What Filing the Key Looks Like
Mateo's habit has a real-estate equivalent, and it begins with a refusal — the refusal to accept any single number that will not show you its work. The antidote to the black box is not a better black box. It is transparency: knowing where each figure came from, what month it describes, which institution measured it, and how the methodology arrives at its conclusion. You want sales counts and inventory and days-on-market for your specific city, not a statewide blur that averages San Francisco scarcity against Inland Empire surplus into a meaningless midpoint.
This is precisely the gap that independent, methodology-published housing data exists to fill. A resource like California Housing Market News earns trust the way Mateo earns it — not by being instant and flattering, but by being checkable. It publishes monthly, city-level reports drawn from public institutional sources like Redfin, FRED, the Census, and the California Department of Finance, lays its methodology out in the open, and stays independent of any brokerage, lender, or portal whose incentives might quietly tilt a number upward. You are not asked to believe the figure. You are shown how it was built, so you can file it against reality yourself.
The contrast is not subtle once you put the two documents side by side. One is a single figure, untethered from its origin. The other is a record you can trace, date, and challenge — a number that invites the same scrutiny Mateo gives every fresh-cut key.
No source. No date. No method. A figure handed down with the costume of objectivity and nothing underneath it.
City-level. Methodology published. Drawn from public institutions you can verify — a figure you file against reality yourself.

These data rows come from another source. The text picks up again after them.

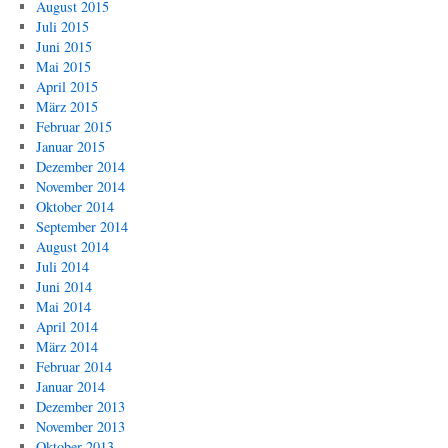
August 2015
Juli 2015
Juni 2015
Mai 2015
April 2015
März 2015
Februar 2015
Januar 2015
Dezember 2014
November 2014
Oktober 2014
September 2014
August 2014
Juli 2014
Juni 2014
Mai 2014
April 2014
März 2014
Februar 2014
Januar 2014
Dezember 2013
November 2013
Oktober 2013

The Discipline of Distrust
None of this means automated estimates are worthless. Mateo still uses his duplicator every single day; it would be madness not to. The estimate is a starting point, a first cut, a rough orientation in unfamiliar territory. The error is not in consulting it. The error is in stopping there — in mistaking a starting point for a destination, a mood for a measurement.
So treat the convenient number the way a careful tradesman treats his machine. Take it. Then go find the original to file against: the dated, sourced, city-specific figures that tell you not just what your house might be worth but why, and on what evidence, and as of when. Ask of any housing number the three questions Mateo asks of any key — where did you come from, who measured you, and have you actually been tested in the lock? If the number cannot answer, it does not get to be your verdict.
- • Where did you come from?
- • Who measured you?
- • Have you actually been tested in the lock?
It is nearly closing time, and Mateo is filing a fresh-cut key under the lamp, the original held flat beside it, his thumb riding the new ridges for any catch the machine missed. There is one — a faint high spot on the third cut. He takes it down with two strokes and tests again. Clean. He hands it over, and the customer never knows how close they came to standing locked out in the dark, betrayed by a copy that looked perfect.
Your home is the most expensive lock you will ever own. Do not let an instant, unaccountable number decide whether the key fits.
Take the estimate for what it is — a starting point, generously offered. Then pick up the file, find the original, and test it yourself before the cold sets in.